A donor has just requested a link to an important American report which draws on survey findings from 2011. It was published earlier this month, and a PDF is here.
The 2010 report had been the first to report something that hadn’t been revealed by previous surveys. In the previous 12 month period, the proportion of men who reported having been ‘made to penetrate’ was very similar to the proportion of women who reported having been raped (in both cases, failed attempts count towards the figure).
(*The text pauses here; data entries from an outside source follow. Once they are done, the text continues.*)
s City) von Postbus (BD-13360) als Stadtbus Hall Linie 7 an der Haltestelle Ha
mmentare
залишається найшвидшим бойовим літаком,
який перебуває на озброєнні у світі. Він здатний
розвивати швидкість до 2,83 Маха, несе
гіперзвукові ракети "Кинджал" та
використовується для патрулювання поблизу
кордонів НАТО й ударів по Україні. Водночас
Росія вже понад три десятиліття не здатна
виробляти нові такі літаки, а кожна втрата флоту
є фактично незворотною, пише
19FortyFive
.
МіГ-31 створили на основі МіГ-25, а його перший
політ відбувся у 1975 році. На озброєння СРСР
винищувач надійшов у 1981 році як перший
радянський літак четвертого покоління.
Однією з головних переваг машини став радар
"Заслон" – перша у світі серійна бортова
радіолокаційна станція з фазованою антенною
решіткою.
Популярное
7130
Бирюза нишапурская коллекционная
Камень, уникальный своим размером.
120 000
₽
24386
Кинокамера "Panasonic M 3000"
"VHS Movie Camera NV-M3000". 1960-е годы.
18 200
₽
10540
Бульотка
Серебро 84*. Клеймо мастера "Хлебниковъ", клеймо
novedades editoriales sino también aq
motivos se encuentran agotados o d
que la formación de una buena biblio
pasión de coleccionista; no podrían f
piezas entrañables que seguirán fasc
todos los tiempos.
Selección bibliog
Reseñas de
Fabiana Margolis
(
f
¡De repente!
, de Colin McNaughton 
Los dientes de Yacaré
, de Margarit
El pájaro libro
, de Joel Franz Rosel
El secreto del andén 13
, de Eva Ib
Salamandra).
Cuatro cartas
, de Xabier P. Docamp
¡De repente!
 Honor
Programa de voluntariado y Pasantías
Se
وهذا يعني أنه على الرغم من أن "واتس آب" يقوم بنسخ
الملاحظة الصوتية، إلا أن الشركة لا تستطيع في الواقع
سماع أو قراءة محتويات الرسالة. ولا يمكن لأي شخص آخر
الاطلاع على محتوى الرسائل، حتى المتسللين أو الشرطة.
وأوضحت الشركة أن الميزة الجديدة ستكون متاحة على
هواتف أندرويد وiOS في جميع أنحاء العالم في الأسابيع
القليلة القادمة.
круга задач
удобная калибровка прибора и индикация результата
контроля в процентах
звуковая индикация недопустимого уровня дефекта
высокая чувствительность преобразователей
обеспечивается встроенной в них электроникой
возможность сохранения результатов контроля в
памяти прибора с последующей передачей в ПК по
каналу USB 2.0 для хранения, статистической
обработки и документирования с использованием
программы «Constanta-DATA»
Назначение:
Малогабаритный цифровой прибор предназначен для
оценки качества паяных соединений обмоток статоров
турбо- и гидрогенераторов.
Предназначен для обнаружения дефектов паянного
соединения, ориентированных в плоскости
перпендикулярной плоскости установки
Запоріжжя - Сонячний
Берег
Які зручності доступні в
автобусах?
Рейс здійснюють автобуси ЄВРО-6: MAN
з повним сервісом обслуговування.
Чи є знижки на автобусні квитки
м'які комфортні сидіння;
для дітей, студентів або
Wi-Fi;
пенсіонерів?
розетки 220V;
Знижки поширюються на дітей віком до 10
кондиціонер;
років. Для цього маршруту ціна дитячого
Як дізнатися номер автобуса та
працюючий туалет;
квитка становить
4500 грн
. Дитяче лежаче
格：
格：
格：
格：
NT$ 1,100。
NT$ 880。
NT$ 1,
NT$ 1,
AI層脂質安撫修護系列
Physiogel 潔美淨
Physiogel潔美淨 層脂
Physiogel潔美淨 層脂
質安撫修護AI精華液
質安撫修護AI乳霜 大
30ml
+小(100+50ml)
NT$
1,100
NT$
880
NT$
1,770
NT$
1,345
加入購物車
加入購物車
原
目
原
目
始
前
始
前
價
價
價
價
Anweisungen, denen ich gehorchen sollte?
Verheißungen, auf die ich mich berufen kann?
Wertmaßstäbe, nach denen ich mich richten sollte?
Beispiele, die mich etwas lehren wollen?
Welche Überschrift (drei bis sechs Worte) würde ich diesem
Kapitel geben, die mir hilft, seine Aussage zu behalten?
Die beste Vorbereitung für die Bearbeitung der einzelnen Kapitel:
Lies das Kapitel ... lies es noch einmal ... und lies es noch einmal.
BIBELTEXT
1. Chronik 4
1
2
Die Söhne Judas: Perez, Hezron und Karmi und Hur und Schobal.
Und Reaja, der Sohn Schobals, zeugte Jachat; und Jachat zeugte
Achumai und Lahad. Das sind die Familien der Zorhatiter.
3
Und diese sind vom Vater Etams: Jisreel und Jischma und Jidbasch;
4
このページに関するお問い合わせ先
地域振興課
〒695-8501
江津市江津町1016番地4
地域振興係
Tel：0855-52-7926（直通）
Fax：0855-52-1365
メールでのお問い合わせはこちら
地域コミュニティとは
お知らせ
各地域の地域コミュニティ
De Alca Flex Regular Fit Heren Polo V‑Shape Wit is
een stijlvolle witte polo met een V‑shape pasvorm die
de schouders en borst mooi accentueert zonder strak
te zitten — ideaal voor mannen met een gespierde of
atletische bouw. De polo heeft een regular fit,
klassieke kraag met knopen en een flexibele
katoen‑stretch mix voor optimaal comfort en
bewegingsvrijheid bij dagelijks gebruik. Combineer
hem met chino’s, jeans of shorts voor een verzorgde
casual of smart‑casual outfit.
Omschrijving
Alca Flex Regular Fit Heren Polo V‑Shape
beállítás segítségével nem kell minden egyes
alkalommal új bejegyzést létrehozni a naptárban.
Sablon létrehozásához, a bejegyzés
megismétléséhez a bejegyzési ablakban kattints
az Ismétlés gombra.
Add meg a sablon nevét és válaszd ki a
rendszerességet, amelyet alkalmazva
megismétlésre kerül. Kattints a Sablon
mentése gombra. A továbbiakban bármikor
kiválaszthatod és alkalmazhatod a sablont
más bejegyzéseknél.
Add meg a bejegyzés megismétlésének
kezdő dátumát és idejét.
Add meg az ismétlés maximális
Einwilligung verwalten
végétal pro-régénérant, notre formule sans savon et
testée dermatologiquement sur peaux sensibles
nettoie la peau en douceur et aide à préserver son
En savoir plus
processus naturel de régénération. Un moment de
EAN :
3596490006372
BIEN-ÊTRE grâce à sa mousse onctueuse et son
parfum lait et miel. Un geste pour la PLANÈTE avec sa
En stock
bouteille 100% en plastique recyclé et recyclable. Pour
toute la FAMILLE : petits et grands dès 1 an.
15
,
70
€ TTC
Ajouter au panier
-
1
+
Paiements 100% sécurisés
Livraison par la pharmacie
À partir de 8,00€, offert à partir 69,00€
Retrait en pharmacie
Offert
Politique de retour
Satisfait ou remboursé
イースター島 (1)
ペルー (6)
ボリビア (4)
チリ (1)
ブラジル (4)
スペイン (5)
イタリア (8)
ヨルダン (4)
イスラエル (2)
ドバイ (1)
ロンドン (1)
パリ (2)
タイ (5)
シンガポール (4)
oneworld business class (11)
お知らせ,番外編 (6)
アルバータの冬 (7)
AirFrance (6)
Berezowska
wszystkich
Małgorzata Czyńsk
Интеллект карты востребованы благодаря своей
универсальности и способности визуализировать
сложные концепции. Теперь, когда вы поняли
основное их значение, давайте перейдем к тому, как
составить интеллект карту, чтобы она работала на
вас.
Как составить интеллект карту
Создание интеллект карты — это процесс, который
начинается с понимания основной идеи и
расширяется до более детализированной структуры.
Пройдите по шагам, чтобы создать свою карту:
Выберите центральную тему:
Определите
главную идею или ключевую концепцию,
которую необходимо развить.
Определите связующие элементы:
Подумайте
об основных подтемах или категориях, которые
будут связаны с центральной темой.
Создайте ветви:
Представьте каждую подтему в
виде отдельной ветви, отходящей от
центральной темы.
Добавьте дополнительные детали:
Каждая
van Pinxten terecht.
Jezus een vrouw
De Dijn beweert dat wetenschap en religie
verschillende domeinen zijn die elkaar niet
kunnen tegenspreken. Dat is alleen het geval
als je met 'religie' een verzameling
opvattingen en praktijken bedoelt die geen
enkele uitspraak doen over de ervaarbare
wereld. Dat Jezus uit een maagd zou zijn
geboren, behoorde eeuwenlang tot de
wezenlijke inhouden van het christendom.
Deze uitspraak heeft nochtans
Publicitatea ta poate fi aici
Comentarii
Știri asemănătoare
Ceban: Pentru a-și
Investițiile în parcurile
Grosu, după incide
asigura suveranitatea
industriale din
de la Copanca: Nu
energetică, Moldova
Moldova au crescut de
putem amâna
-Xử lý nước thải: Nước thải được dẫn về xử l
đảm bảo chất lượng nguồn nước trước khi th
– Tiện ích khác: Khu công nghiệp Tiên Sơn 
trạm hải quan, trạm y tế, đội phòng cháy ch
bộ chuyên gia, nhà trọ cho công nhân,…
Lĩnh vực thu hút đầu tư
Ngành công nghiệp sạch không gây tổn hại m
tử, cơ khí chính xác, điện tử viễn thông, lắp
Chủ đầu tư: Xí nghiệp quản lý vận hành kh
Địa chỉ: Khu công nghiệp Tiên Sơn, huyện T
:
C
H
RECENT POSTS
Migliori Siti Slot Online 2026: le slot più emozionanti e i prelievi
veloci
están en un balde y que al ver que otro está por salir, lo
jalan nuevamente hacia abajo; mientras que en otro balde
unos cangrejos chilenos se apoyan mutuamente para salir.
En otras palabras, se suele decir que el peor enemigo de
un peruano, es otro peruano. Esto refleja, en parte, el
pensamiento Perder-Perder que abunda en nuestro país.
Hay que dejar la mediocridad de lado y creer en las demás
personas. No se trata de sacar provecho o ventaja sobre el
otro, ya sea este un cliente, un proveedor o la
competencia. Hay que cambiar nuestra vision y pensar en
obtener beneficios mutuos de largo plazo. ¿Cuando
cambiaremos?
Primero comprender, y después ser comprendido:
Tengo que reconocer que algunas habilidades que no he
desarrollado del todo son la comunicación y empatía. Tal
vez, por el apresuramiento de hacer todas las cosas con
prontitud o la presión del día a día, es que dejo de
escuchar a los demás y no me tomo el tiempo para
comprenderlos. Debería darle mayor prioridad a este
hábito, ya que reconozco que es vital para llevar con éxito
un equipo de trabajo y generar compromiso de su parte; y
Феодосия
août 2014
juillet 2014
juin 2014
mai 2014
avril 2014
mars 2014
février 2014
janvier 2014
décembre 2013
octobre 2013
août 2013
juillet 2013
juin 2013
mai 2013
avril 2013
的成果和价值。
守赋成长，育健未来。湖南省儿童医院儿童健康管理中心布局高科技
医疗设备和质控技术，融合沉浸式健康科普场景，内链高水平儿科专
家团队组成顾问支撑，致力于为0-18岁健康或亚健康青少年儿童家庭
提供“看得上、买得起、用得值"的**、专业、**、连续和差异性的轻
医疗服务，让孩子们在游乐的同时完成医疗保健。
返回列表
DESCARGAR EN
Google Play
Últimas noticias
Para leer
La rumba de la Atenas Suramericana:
The 2011 report found that a higher proportion of men (1.7%) reported having been made to penetrate (1.7%), than women reported having been raped (1.6%). The relevant Table is on p5 of the report, and the following is drawn from p5/6:
Characteristics of Sexual Violence Perpetrators
For female rape victims, an estimated 99.0% had only male perpetrators. In addition, an estimated 94.7% of female victims of sexual violence other than rape had only male perpetrators.
For male victims, the sex of the perpetrator varied by the type of sexual violence experienced. The majority of male rape victims (an estimated 79.3%) had only male perpetrators. For three of the other forms of sexual violence, a majority of male victims had only female perpetrators: being made to penetrate (an estimated 82.6%), sexual coercion (an estimated 80.0%), and unwanted sexual contact (an estimated 54.7%). For noncontact unwanted sexual experiences, nearly half of male victims (an estimated 46.0%) had only male perpetrators and an estimated 43.6% had only female perpetrators.
Of the estimated 1,921,000 American men who were ‘forced to penetrate’, 1,586,000 were victims of only female perpetrators. The latter figure is equivalent to 83% of the 1,909,000 women who reported being the victims of only male perpetrators.